Recovery in office work drives surge in construction output

Private commercial new work alone surged 12% after a large monthly decrease of 7% in April, linked to office space refurbishments increasing, as employees return to offices.

Government economists at the Office for National Statistics have also revised figures since the start of the year, ironing out the last reported 0.4% dip in output in April.

Monthly all work index – seasonally adjusted

Official statistics now put the industry into its the seventh consecutive month growth, following the upwardly revised increase (0.7 percentage points) to 0.3% in April.

This dispels concerns of a slowdown. Despite dual challenges from materials inflation and shortages, order books continued to remain strong.

But the industry is concerned that a new Prime Minister could implement changes to public infrastructure spending to help pay for tax cut proposals.
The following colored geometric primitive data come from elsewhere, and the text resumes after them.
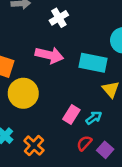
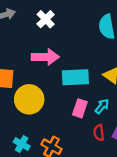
cyan rectangle: (93, 63) -> (75, 77), moved
red semicircle: (84, 143) -> (99, 133), turned -35

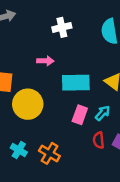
white cross: (46, 19) -> (62, 27), moved, turned 30
pink arrow: (45, 57) -> (45, 61), size x0.6

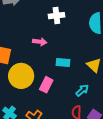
cyan rectangle: (76, 83) -> (63, 63), size x0.6
pink rectangle: (80, 115) -> (46, 85), moved

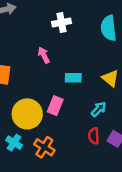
pink arrow: (40, 42) -> (44, 55), turned -120
yellow circle: (21, 76) -> (27, 114), moved

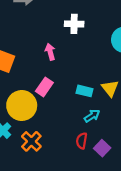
cyan rectangle: (73, 78) -> (85, 91), moved
pink rectangle: (55, 106) -> (44, 87), moved

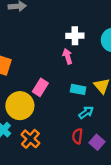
white cross: (74, 24) -> (75, 36), moved
pink arrow: (50, 52) -> (68, 56), moved

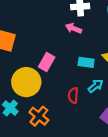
pink arrow: (68, 56) -> (73, 28), turned -48
red semicircle: (77, 136) -> (73, 95), moved

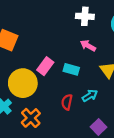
pink arrow: (73, 28) -> (88, 46), moved
cyan rectangle: (86, 62) -> (71, 69), moved

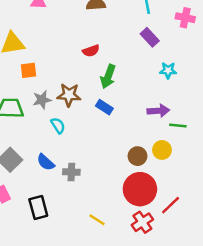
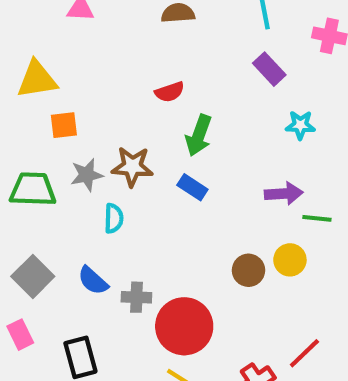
cyan semicircle: (58, 125) -> (114, 218), turned 35
red circle: (140, 189) -> (184, 326), moved

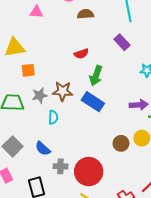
purple rectangle: (269, 69) -> (122, 42), moved
blue rectangle: (192, 187) -> (93, 102), size x1.5
gray cross: (136, 297) -> (60, 166), moved

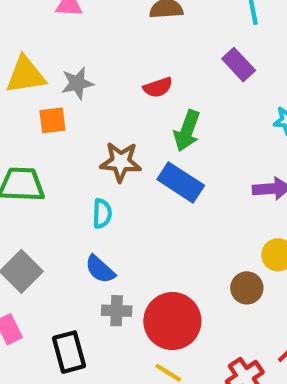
gray star: (40, 95) -> (77, 83), moved
brown circle: (121, 143) -> (247, 288), moved
blue semicircle: (43, 149) -> (100, 269), moved

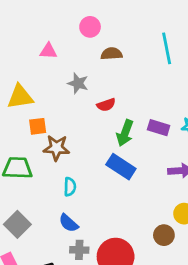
purple rectangle: (239, 65) -> (159, 128), moved, turned -30
gray star: (77, 83) -> (78, 83), moved, turned 30
brown star: (121, 162) -> (56, 148), moved

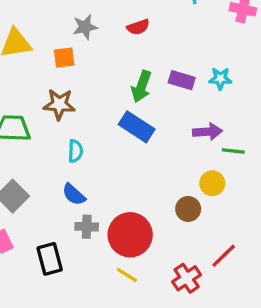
gray star: (78, 83) -> (85, 27), turned -30
red semicircle: (106, 105) -> (138, 27), moved
orange square: (38, 126) -> (64, 58), moved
Mark Robinson, group chief executive at SCAPE, said: “A return to growth will come as a surprise to many across the industry, with the general consensus that inflation – which shows no sign of easing – is curbing longer term development plans.
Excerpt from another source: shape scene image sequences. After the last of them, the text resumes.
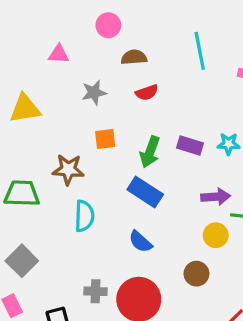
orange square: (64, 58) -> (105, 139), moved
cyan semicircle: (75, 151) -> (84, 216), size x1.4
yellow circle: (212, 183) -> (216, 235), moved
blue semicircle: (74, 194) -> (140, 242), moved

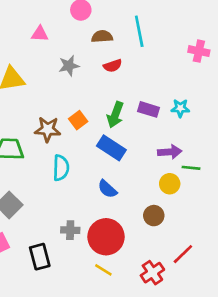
cyan line: (200, 51) -> (139, 31), moved
orange square: (105, 139) -> (78, 120), moved, turned -30

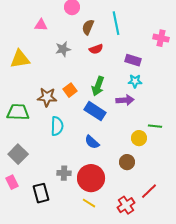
brown semicircle: (102, 37) -> (88, 27), turned -63
cyan star: (180, 108) -> (135, 81), moved
purple rectangle: (148, 109) -> (133, 60), moved
purple arrow: (170, 152) -> (125, 100), moved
“With the political picture facing significant change, fixing the economy has been put on the back burner just as the construction industry faces a critical peak season.

“All eyes will be on the economic plans of the leading Tory candidates. Any suggestion that austerity could return, in a bid to tackle the national debt, might cause concerns that a slowdown in public sector investment could compound the decline we’re starting to see in the private sector.”
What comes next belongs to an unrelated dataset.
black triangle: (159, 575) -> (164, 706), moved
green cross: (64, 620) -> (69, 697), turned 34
Clive Docwra, managing director of property and construction consultancy McBains, said: “These figures are a real tonic given continuing inflationary pressures, increases in the price of building materials and the Ukraine war, and suggest that the sector is finally emerging from its struggles as a result of the pandemic.

“The uncertainty over who will be the next Prime Minister also means there will be doubts over the direction of policy in areas such as housing and infrastructure, which will translate into some investors holding off on committing to longer term projects.”